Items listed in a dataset

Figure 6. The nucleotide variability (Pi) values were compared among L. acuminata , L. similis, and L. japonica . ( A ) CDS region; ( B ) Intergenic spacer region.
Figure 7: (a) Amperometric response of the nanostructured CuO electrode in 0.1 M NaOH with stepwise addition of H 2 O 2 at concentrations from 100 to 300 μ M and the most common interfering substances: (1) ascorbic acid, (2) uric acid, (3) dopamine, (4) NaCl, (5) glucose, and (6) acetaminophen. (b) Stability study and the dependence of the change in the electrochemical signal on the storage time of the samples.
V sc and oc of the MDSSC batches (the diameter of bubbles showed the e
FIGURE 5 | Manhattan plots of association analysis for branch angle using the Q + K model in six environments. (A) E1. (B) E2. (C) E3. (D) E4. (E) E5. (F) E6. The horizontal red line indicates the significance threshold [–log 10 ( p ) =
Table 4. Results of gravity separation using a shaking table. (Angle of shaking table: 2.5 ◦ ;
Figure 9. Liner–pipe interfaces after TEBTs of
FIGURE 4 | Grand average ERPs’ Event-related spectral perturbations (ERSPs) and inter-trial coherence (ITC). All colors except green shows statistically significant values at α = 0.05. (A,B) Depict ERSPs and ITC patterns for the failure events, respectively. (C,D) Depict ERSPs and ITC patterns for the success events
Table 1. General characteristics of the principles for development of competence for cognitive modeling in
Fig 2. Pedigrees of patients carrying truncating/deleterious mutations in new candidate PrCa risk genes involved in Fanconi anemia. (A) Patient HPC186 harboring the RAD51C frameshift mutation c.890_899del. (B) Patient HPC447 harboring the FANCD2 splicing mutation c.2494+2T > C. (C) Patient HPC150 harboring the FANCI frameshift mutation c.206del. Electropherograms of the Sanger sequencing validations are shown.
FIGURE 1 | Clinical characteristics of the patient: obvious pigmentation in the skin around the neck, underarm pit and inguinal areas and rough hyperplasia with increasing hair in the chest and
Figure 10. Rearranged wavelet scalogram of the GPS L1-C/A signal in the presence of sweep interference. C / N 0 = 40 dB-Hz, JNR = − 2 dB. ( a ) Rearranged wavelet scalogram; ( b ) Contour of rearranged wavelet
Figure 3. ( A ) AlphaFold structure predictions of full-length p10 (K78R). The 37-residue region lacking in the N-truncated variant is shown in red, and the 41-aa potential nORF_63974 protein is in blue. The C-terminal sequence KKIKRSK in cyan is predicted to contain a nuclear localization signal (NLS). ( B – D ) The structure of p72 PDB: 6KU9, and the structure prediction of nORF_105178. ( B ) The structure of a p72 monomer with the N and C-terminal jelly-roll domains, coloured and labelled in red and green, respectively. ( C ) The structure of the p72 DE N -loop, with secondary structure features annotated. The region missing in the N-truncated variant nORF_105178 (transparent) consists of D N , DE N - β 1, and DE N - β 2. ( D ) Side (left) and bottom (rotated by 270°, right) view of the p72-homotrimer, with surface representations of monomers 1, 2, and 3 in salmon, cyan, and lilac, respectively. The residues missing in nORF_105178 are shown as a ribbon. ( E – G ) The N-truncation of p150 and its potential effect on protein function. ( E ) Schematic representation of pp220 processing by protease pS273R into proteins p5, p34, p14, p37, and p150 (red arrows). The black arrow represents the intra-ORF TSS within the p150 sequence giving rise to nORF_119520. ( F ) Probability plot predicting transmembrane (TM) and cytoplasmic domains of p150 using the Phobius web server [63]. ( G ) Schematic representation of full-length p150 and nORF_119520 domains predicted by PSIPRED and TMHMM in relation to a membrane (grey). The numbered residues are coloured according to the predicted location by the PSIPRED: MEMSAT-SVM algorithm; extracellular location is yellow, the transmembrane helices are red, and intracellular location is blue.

▸ **TRY IT**:
The records must be reproduced in full. Nothing should differ.

▸ **SOLUTION TO THE PROBLEM**:
Figure 6. The nucleotide variability (Pi) values were compared among L. acuminata , L. similis, and L. japonica . ( A ) CDS region; ( B ) Intergenic spacer region.
Figure 7: (a) Amperometric response of the nanostructured CuO electrode in 0.1 M NaOH with stepwise addition of H 2 O 2 at concentrations from 100 to 300 μ M and the most common interfering substances: (1) ascorbic acid, (2) uric acid, (3) dopamine, (4) NaCl, (5) glucose, and (6) acetaminophen. (b) Stability study and the dependence of the change in the electrochemical signal on the storage time of the samples.
V sc and oc of the MDSSC batches (the diameter of bubbles showed the e
FIGURE 5 | Manhattan plots of association analysis for branch angle using the Q + K model in six environments. (A) E1. (B) E2. (C) E3. (D) E4. (E) E5. (F) E6. The horizontal red line indicates the significance threshold [–log 10 ( p ) =
Table 4. Results of gravity separation using a shaking table. (Angle of shaking table: 2.5 ◦ ;
Figure 9. Liner–pipe interfaces after TEBTs of
FIGURE 4 | Grand average ERPs’ Event-related spectral perturbations (ERSPs) and inter-trial coherence (ITC). All colors except green shows statistically significant values at α = 0.05. (A,B) Depict ERSPs and ITC patterns for the failure events, respectively. (C,D) Depict ERSPs and ITC patterns for the success events
Table 1. General characteristics of the principles for development of competence for cognitive modeling in
Fig 2. Pedigrees of patients carrying truncating/deleterious mutations in new candidate PrCa risk genes involved in Fanconi anemia. (A) Patient HPC186 harboring the RAD51C frameshift mutation c.890_899del. (B) Patient HPC447 harboring the FANCD2 splicing mutation c.2494+2T > C. (C) Patient HPC150 harboring the FANCI frameshift mutation c.206del. Electropherograms of the Sanger sequencing validations are shown.
FIGURE 1 | Clinical characteristics of the patient: obvious pigmentation in the skin around the neck, underarm pit and inguinal areas and rough hyperplasia with increasing hair in the chest and
Figure 10. Rearranged wavelet scalogram of the GPS L1-C/A signal in the presence of sweep interference. C / N 0 = 40 dB-Hz, JNR = − 2 dB. ( a ) Rearranged wavelet scalogram; ( b ) Contour of rearranged wavelet
Figure 3. ( A ) AlphaFold structure predictions of full-length p10 (K78R). The 37-residue region lacking in the N-truncated variant is shown in red, and the 41-aa potential nORF_63974 protein is in blue. The C-terminal sequence KKIKRSK in cyan is predicted to contain a nuclear localization signal (NLS). ( B – D ) The structure of p72 PDB: 6KU9, and the structure prediction of nORF_105178. ( B ) The structure of a p72 monomer with the N and C-terminal jelly-roll domains, coloured and labelled in red and green, respectively. ( C ) The structure of the p72 DE N -loop, with secondary structure features annotated. The region missing in the N-truncated variant nORF_105178 (transparent) consists of D N , DE N - β 1, and DE N - β 2. ( D ) Side (left) and bottom (rotated by 270°, right) view of the p72-homotrimer, with surface representations of monomers 1, 2, and 3 in salmon, cyan, and lilac, respectively. The residues missing in nORF_105178 are shown as a ribbon. ( E – G ) The N-truncation of p150 and its potential effect on protein function. ( E ) Schematic representation of pp220 processing by protease pS273R into proteins p5, p34, p14, p37, and p150 (red arrows). The black arrow represents the intra-ORF TSS within the p150 sequence giving rise to nORF_119520. ( F ) Probability plot predicting transmembrane (TM) and cytoplasmic domains of p150 using the Phobius web server [63]. ( G ) Schematic representation of full-length p150 and nORF_119520 domains predicted by PSIPRED and TMHMM in relation to a membrane (grey). The numbered residues are coloured according to the predicted location by the PSIPRED: MEMSAT-SVM algorithm; extracellular location is yellow, the transmembrane helices are red, and intracellular location is blue.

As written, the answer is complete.